There was a "good Samaritan" who helped stop the beating and probably saved the man's life. A nurse stopped and demanded the men (100+ plus had gathered at that point in time according to her) to stop and let her look at him...she also added that she was armed and ready to defend herself and the man if the crowd turned on her.
Mike from Delaware
Mon, Apr 7, 2014 10:09am
EarlGrey: Well said.
Mon, Apr 7, 2014 8:25pm
MFD: If the shoe fits, wear it.
Mon, Apr 7, 2014 8:52pm
MFD: Actually, I was taking a shot at those who think all homeless are just poor innocent people who can't help themselves. Yeah, some are like that, but then some other ones are just downright dangerous criminals. There's just too much excusing of sin and that does nothing to help the sinner. You can't help people change by molly-coddling them.

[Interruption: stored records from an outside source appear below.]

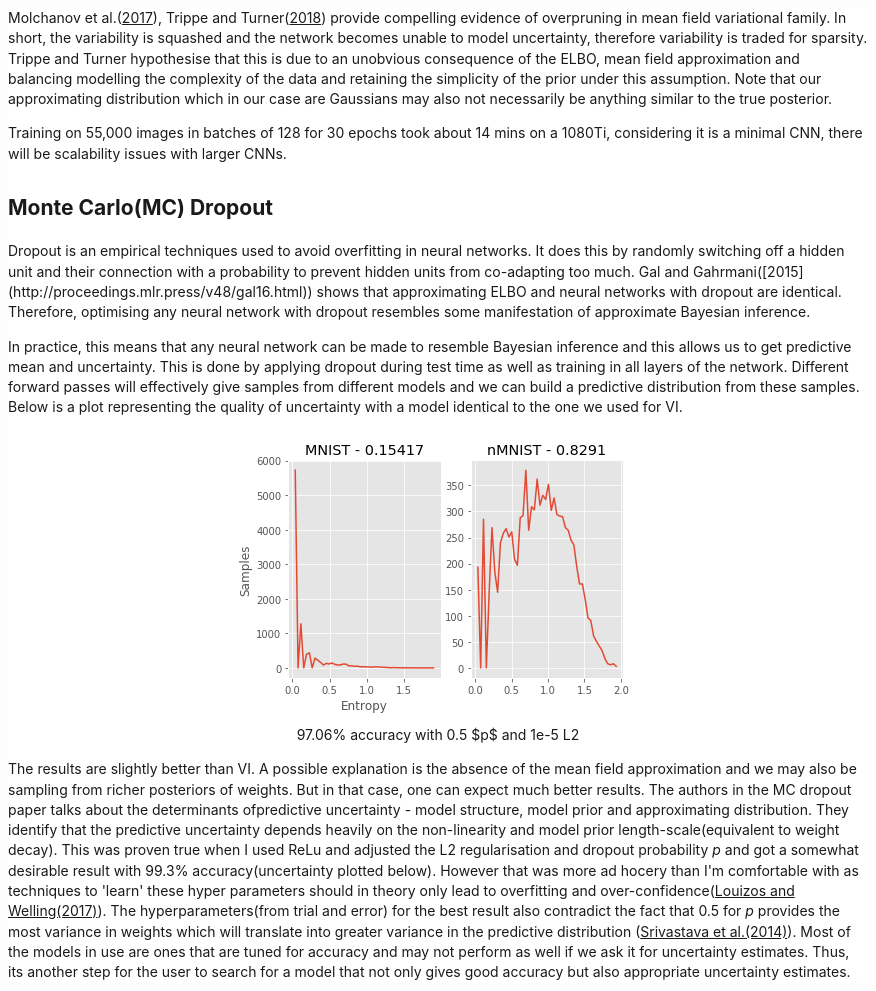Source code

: Molchanov et al.([2017]()), Trippe and Turner([2018](http://approximateinference.org/2017/accepted/TrippeTurner2017.pdf)) provide compelling evidence of overpruning in mean field variational family. In short, the variability is squashed and the network becomes unable to model uncertainty, therefore variability is traded for sparsity. Trippe and Turner hypothesise that this is due to an unobvious consequence of the ELBO, mean field approximation and balancing modelling the complexity of the data and retaining the simplicity of the prior under this assumption. Note that our approximating distribution which in our case are Gaussians may also not necessarily be anything similar to the true posterior. 

Training on 55,000 images in batches of 128 for 30 epochs took about 14 mins on a 1080Ti, considering it is a minimal CNN, there will be scalability issues with larger CNNs. 

<h2>Monte Carlo(MC) Dropout</h2>
Dropout is an empirical techniques used to avoid overfitting in neural networks. It does this by randomly switching off a hidden unit and their connection with a probability to prevent hidden units from co-adapting too much. Gal and Gahrmani([2015](http://proceedings.mlr.press/v48/gal16.html)) shows that approximating ELBO and neural networks with dropout are identical. Therefore, optimising any neural network with dropout resembles some manifestation of approximate Bayesian inference.   

In practice, this means that any neural network can be made to resemble Bayesian inference and this allows us to get predictive mean and uncertainty. This is done by applying dropout during test time as well as training in all layers of the network. Different forward passes will effectively give samples from different models and we can build a predictive distribution from these samples. Below is a plot representing the quality of uncertainty with a model identical to the one we used for VI. 

<figure><center>
<img src="/assets/uncertainty/MCDrop.png" alt="MCDrop" title="Simple Transfer">
<figcaption>97.06% accuracy with 0.5 $p$ and 1e-5 L2</figcaption></center>
</figure>

The results are slightly better than VI. A possible explanation is the absence of the mean field approximation and we may also be sampling from richer posteriors of weights. But in that case, one can expect much better results. The authors in the MC dropout paper talks about the determinants ofpredictive uncertainty - model structure, model prior and approximating distribution. They identify that the predictive uncertainty depends heavily on the non-linearity and model prior length-scale(equivalent to weight decay). This was proven true when I used ReLu and adjusted the L2 regularisation and dropout probability $p$ and got a somewhat desirable result with 99.3% accuracy(uncertainty plotted below). However that was more ad hocery than I'm comfortable with as techniques to 'learn' these hyper parameters should in theory only lead to overfitting and over-confidence([Louizos and Welling(2017)](https://arxiv.org/pdf/1703.01961)). The hyperparameters(from trial and error) for the best result also contradict the fact that 0.5 for $p$ provides the most variance in weights which will translate into greater variance in the predictive distribution ([Srivastava et al.(2014)](https://www.cs.toronto.edu/%7Ehinton/absps/JMLRdropout.pdf)). Most of the models in use are ones that are tuned for accuracy and may not perform as well if we ask it for uncertainty estimates. Thus, its another step for the user to search for a model that not only gives good accuracy but also appropriate uncertainty estimates. 
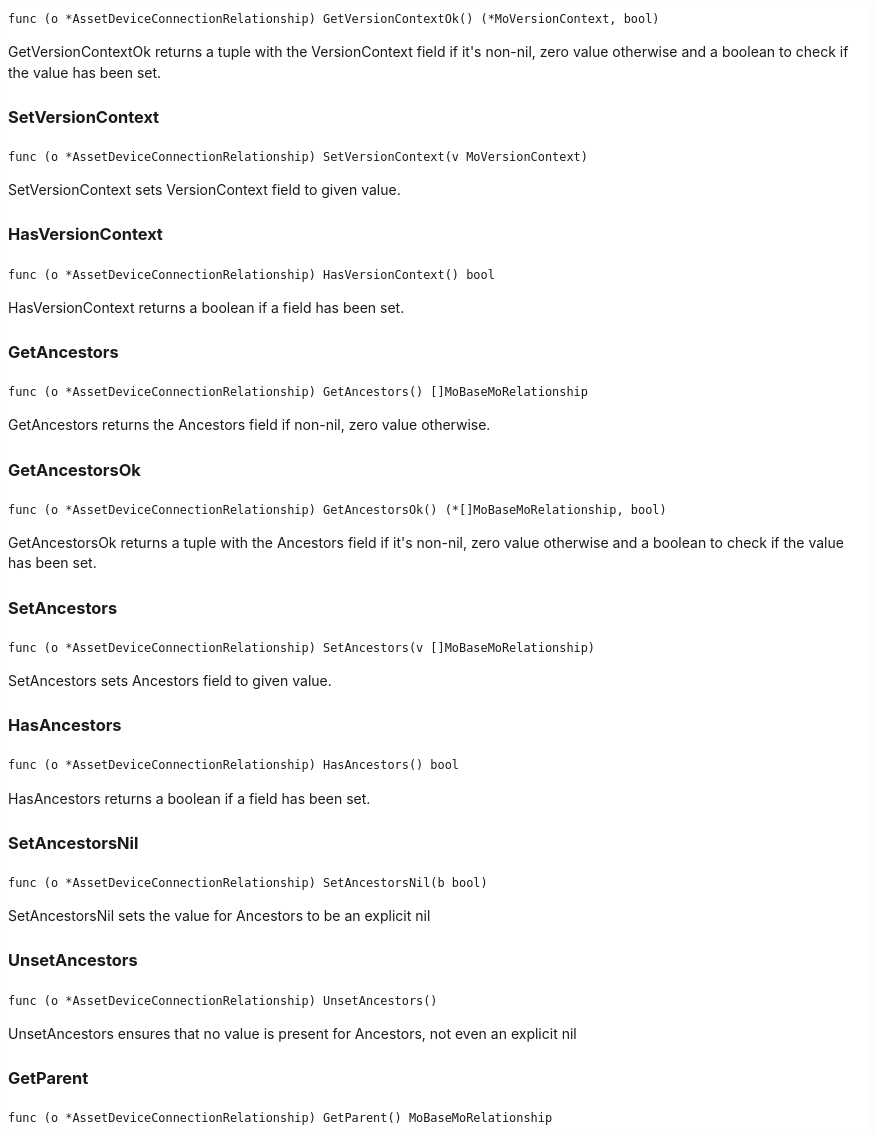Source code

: `func (o *AssetDeviceConnectionRelationship) GetVersionContextOk() (*MoVersionContext, bool)`

GetVersionContextOk returns a tuple with the VersionContext field if it's non-nil, zero value otherwise
and a boolean to check if the value has been set.

### SetVersionContext

`func (o *AssetDeviceConnectionRelationship) SetVersionContext(v MoVersionContext)`

SetVersionContext sets VersionContext field to given value.

### HasVersionContext

`func (o *AssetDeviceConnectionRelationship) HasVersionContext() bool`

HasVersionContext returns a boolean if a field has been set.

### GetAncestors

`func (o *AssetDeviceConnectionRelationship) GetAncestors() []MoBaseMoRelationship`

GetAncestors returns the Ancestors field if non-nil, zero value otherwise.

### GetAncestorsOk

`func (o *AssetDeviceConnectionRelationship) GetAncestorsOk() (*[]MoBaseMoRelationship, bool)`

GetAncestorsOk returns a tuple with the Ancestors field if it's non-nil, zero value otherwise
and a boolean to check if the value has been set.

### SetAncestors

`func (o *AssetDeviceConnectionRelationship) SetAncestors(v []MoBaseMoRelationship)`

SetAncestors sets Ancestors field to given value.

### HasAncestors

`func (o *AssetDeviceConnectionRelationship) HasAncestors() bool`

HasAncestors returns a boolean if a field has been set.

### SetAncestorsNil

`func (o *AssetDeviceConnectionRelationship) SetAncestorsNil(b bool)`

 SetAncestorsNil sets the value for Ancestors to be an explicit nil

### UnsetAncestors
`func (o *AssetDeviceConnectionRelationship) UnsetAncestors()`

UnsetAncestors ensures that no value is present for Ancestors, not even an explicit nil
### GetParent

`func (o *AssetDeviceConnectionRelationship) GetParent() MoBaseMoRelationship`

If I didn't care about the homeless, I sure wouldn't be going to Sunday Breakfast twice a week. I am at least putting my time (and money) where my mouth is.
Mike from Delaware
Mon, Apr 7, 2014 10:09pm
Mrpizza: Your use of negative labels or name-calling weakens your point-of-view, in my opinion. You don't mean the phrase "bleeding heart" as a compliment.
As with all parts of society there are both good & bad, same with the homeless. I try to give folks the benefit of the doubt.
Tue, Apr 8, 2014 3:51am
MFD: You're right. I don't mean bleeding heart as a compliment. That's the whole point of the presentation.
Mike from Delaware
Tue, Apr 8, 2014 7:46am
Mrpizza: Call me a bleeding heart any time, as I explained I see that as a badge of honor, a compliment. I'd rather err on the side of Agape Love.